According to Lohmann, a key development in the history of PFAS came about during World War II. When the Manhattan Project was scrambling to create an atom bomb, scientists used a new product called Teflon, which was trademarked in 1945, to help seal centrifuges that were enriching uranium. The new product was effective, but at first there were few other uses for it. “The chemical industry is very creative in selling products,” Lohmann said. “They came up with this use that you might have had in your lifetime: the Teflon frying pan. It was a wonderful thing. Foods wouldn’t stick, and as long as you don’t scratch it, the surface would stay that way. And if you did scratch it, you could always throw it away and buy a new one.”

Then came the U.S. military’s discovery that, used in the right combination, the chemicals would snuff out fires instantly. Use of PFAS became protocol on ships, on submarines, and other military apparatus.

“We made these wonderful products which have unique properties,” Lohmann said. “Then you just throw them away when you’re done with them.” The trouble was, as various products went to landfills, the landfills would gradually leach the chemicals back into the environment.

Around the same time, Aqueous Film Forming Foam became useful as a fire suppressant used to extinguish flammable liquid fires such as fuel fires. The foam is often used in shipboard and shore facility fire suppression systems, fire fighting vehicles, and at fire training facilities.

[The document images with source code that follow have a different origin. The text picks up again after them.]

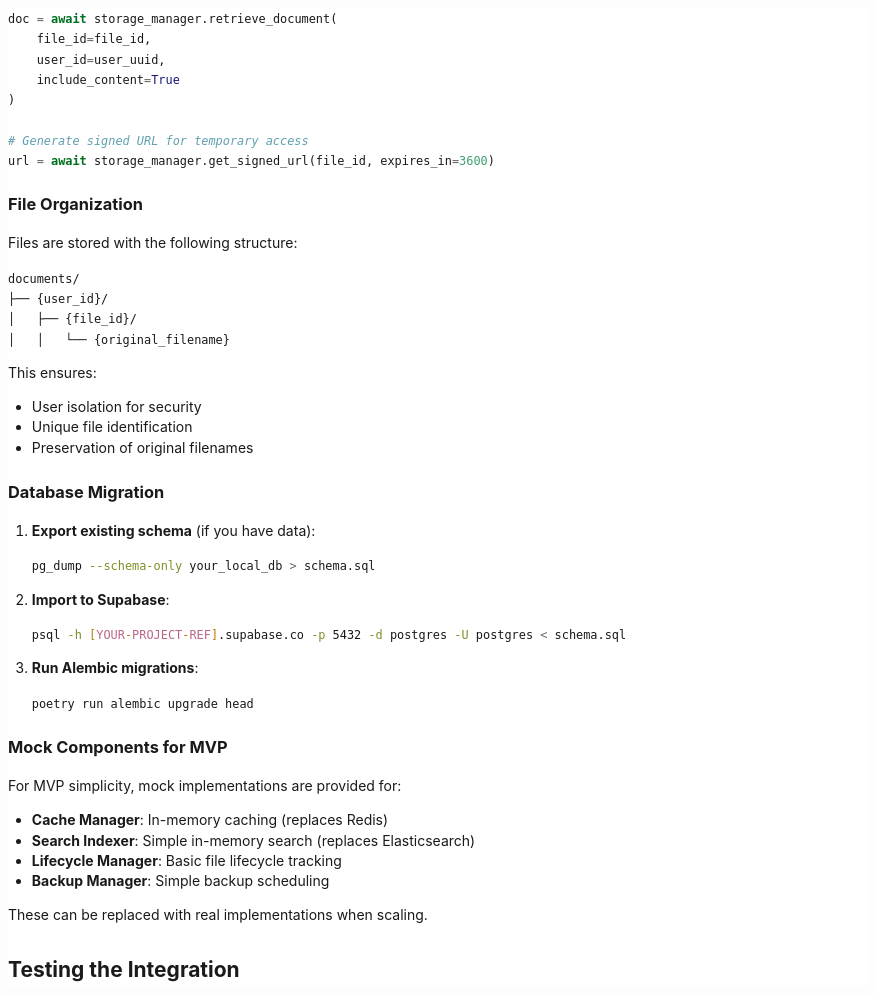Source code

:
 ```python
doc = await storage_manager.retrieve_document(
    file_id=file_id,
    user_id=user_uuid,
    include_content=True
)

# Generate signed URL for temporary access
url = await storage_manager.get_signed_url(file_id, expires_in=3600)
```

### File Organization

Files are stored with the following structure:
```
documents/
├── {user_id}/
│   ├── {file_id}/
│   │   └── {original_filename}
```

This ensures:
- User isolation for security
- Unique file identification
- Preservation of original filenames

### Database Migration

1. **Export existing schema** (if you have data):
   ```bash
   pg_dump --schema-only your_local_db > schema.sql
   ```

2. **Import to Supabase**:
   ```bash
   psql -h [YOUR-PROJECT-REF].supabase.co -p 5432 -d postgres -U postgres < schema.sql
   ```

3. **Run Alembic migrations**:
   ```bash
   poetry run alembic upgrade head
   ```

### Mock Components for MVP

For MVP simplicity, mock implementations are provided for:

- **Cache Manager**: In-memory caching (replaces Redis)
- **Search Indexer**: Simple in-memory search (replaces Elasticsearch)
- **Lifecycle Manager**: Basic file lifecycle tracking
- **Backup Manager**: Simple backup scheduling

These can be replaced with real implementations when scaling.

## Testing the Integration
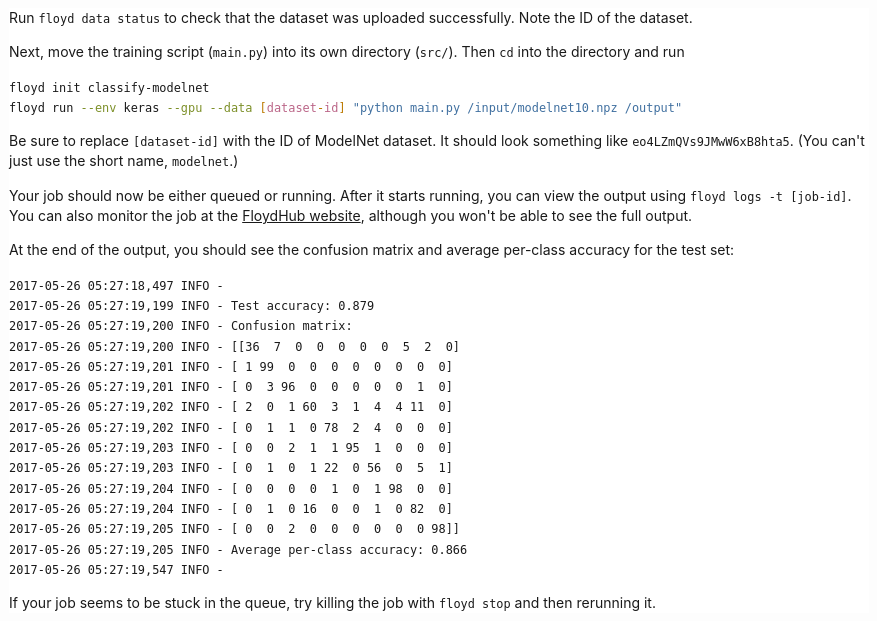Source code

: Run `floyd data status` to check that the dataset was uploaded successfully. Note the ID of the dataset.

Next, move the training script (`main.py`) into its own directory (`src/`). Then `cd` into the directory and run

```bash
floyd init classify-modelnet
floyd run --env keras --gpu --data [dataset-id] "python main.py /input/modelnet10.npz /output"
```

Be sure to replace `[dataset-id]` with the ID of ModelNet dataset. It should look something like `eo4LZmQVs9JMwW6xB8hta5`. (You can't just use the short name, `modelnet`.)

Your job should now be either queued or running. After it starts running, you can view the output using `floyd logs -t [job-id]`. You can also monitor the job at the [FloydHub website](https://www.floydhub.com), although you won't be able to see the full output.

At the end of the output, you should see the confusion matrix and average per-class accuracy for the test set:

```
2017-05-26 05:27:18,497 INFO - 
2017-05-26 05:27:19,199 INFO - Test accuracy: 0.879
2017-05-26 05:27:19,200 INFO - Confusion matrix:
2017-05-26 05:27:19,200 INFO - [[36  7  0  0  0  0  0  5  2  0]
2017-05-26 05:27:19,201 INFO - [ 1 99  0  0  0  0  0  0  0  0]
2017-05-26 05:27:19,201 INFO - [ 0  3 96  0  0  0  0  0  1  0]
2017-05-26 05:27:19,202 INFO - [ 2  0  1 60  3  1  4  4 11  0]
2017-05-26 05:27:19,202 INFO - [ 0  1  1  0 78  2  4  0  0  0]
2017-05-26 05:27:19,203 INFO - [ 0  0  2  1  1 95  1  0  0  0]
2017-05-26 05:27:19,203 INFO - [ 0  1  0  1 22  0 56  0  5  1]
2017-05-26 05:27:19,204 INFO - [ 0  0  0  0  1  0  1 98  0  0]
2017-05-26 05:27:19,204 INFO - [ 0  1  0 16  0  0  1  0 82  0]
2017-05-26 05:27:19,205 INFO - [ 0  0  2  0  0  0  0  0  0 98]]
2017-05-26 05:27:19,205 INFO - Average per-class accuracy: 0.866
2017-05-26 05:27:19,547 INFO -
```

If your job seems to be stuck in the queue, try killing the job with `floyd stop` and then rerunning it.

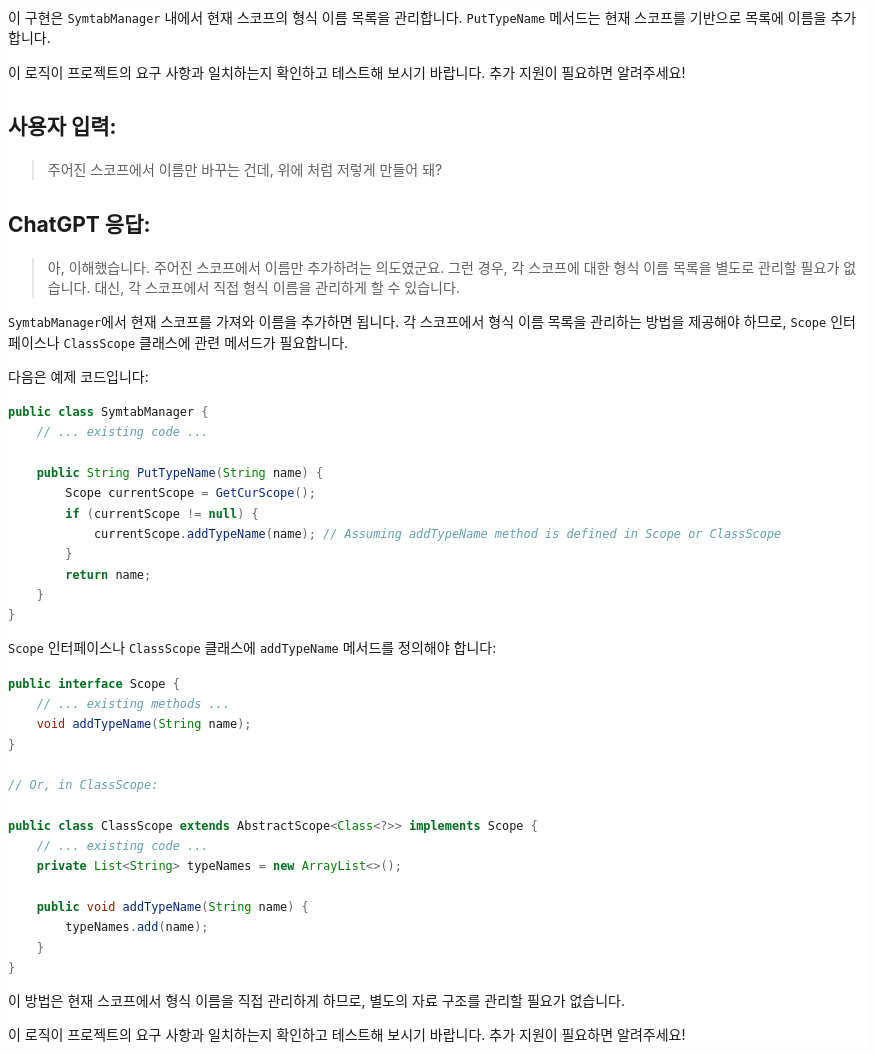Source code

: 이 구현은 `SymtabManager` 내에서 현재 스코프의 형식 이름 목록을 관리합니다. `PutTypeName` 메서드는 현재 스코프를 기반으로 목록에 이름을 추가합니다.

이 로직이 프로젝트의 요구 사항과 일치하는지 확인하고 테스트해 보시기 바랍니다. 추가 지원이 필요하면 알려주세요!

## 사용자 입력:
> 주어진 스코프에서 이름만 바꾸는 건데, 위에 처럼 저렇게 만들어 돼?

## ChatGPT 응답:
> 아, 이해했습니다. 주어진 스코프에서 이름만 추가하려는 의도였군요. 그런 경우, 각 스코프에 대한 형식 이름 목록을 별도로 관리할 필요가 없습니다. 대신, 각 스코프에서 직접 형식 이름을 관리하게 할 수 있습니다.

`SymtabManager`에서 현재 스코프를 가져와 이름을 추가하면 됩니다. 각 스코프에서 형식 이름 목록을 관리하는 방법을 제공해야 하므로, `Scope` 인터페이스나 `ClassScope` 클래스에 관련 메서드가 필요합니다.

다음은 예제 코드입니다:

```java
public class SymtabManager {
    // ... existing code ...

    public String PutTypeName(String name) {
        Scope currentScope = GetCurScope();
        if (currentScope != null) {
            currentScope.addTypeName(name); // Assuming addTypeName method is defined in Scope or ClassScope
        }
        return name;
    }
}
```

`Scope` 인터페이스나 `ClassScope` 클래스에 `addTypeName` 메서드를 정의해야 합니다:

```java
public interface Scope {
    // ... existing methods ...
    void addTypeName(String name);
}

// Or, in ClassScope:

public class ClassScope extends AbstractScope<Class<?>> implements Scope {
    // ... existing code ...
    private List<String> typeNames = new ArrayList<>();

    public void addTypeName(String name) {
        typeNames.add(name);
    }
}
```

이 방법은 현재 스코프에서 형식 이름을 직접 관리하게 하므로, 별도의 자료 구조를 관리할 필요가 없습니다.

이 로직이 프로젝트의 요구 사항과 일치하는지 확인하고 테스트해 보시기 바랍니다. 추가 지원이 필요하면 알려주세요!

“A lot of training takes place at installations like Joint Base Cape Cod, where we do some of our research and they do trainings where they set something on fire, they use the foam, and the fire is gone,” said Lohmann who added “the PFAS-solution eventually moves through the soil and into the environment, where it remains.

“Now the environment, we mean freshwater aquifers, coastal waters. (The chemical) goes through wastewater treatment plants; we get biosolids and sometimes we reuse them as fertilizers on fields. So now we have the PFAS in drinking water, in our coastal waters, and on farm fields.”

Lohmann said they are in the marine plankton, the fish that grow on them and we then harvest. “We get them through food and water, the air we inhale. There’s no easy way out of this because these compounds do not degrade. The fluorine chemistry is so strong that the chemical carriers are basically stable. That’s why we call them forever chemicals.”

Over the past 30 years or so, much research has been done on the spread of PFAS, and the results indicate that the chemicals are present worldwide. Lohmann pointed out that one of his students is comparing the presence of the chemicals in birds from Narragansett Bay with those from Cape Fear in North Carolina. Both sets of birds indicate the presence of PFAS, but those from Cape Fear have a much higher amount because of their proximity to plants that manufacture the fluorinated chemicals. Another student is investigating the process by which the chemicals manifest themselves in plankton. 

Lohmann notes that there have been local efforts to deal with the chemical.

“Rhode Island has just passed a couple of bills including one that will actually ban PFAS in food contact materials, which is such an obvious target because you don’t necessarily need it. But it is a great way to expose people to the chemicals. You have a coating on your cardboard box so the grease does not soak through that is made from PFAS, and similar chemicals on the carpet so that it doesn’t become ruined if some of the grease falls to the floor. But you can use something else and it’s a heck of a lot safer for everybody who’s eating the pizza. This bill was just passed, and as of next year there will be no more PFAS in food contact materials in Rhode Island. There are other bills from other states that look into cosmetics, carpets, textiles, so we’ll see what happens.”

Lohmann added, “PFAS – free products might not be quite as powerful, but honestly, I think for the majority of us, we will not notice the difference. This is one of these cases where with a combination of smart legislation and consumer pressure, we can remove all of these products and we will not notice a difference in convenience.”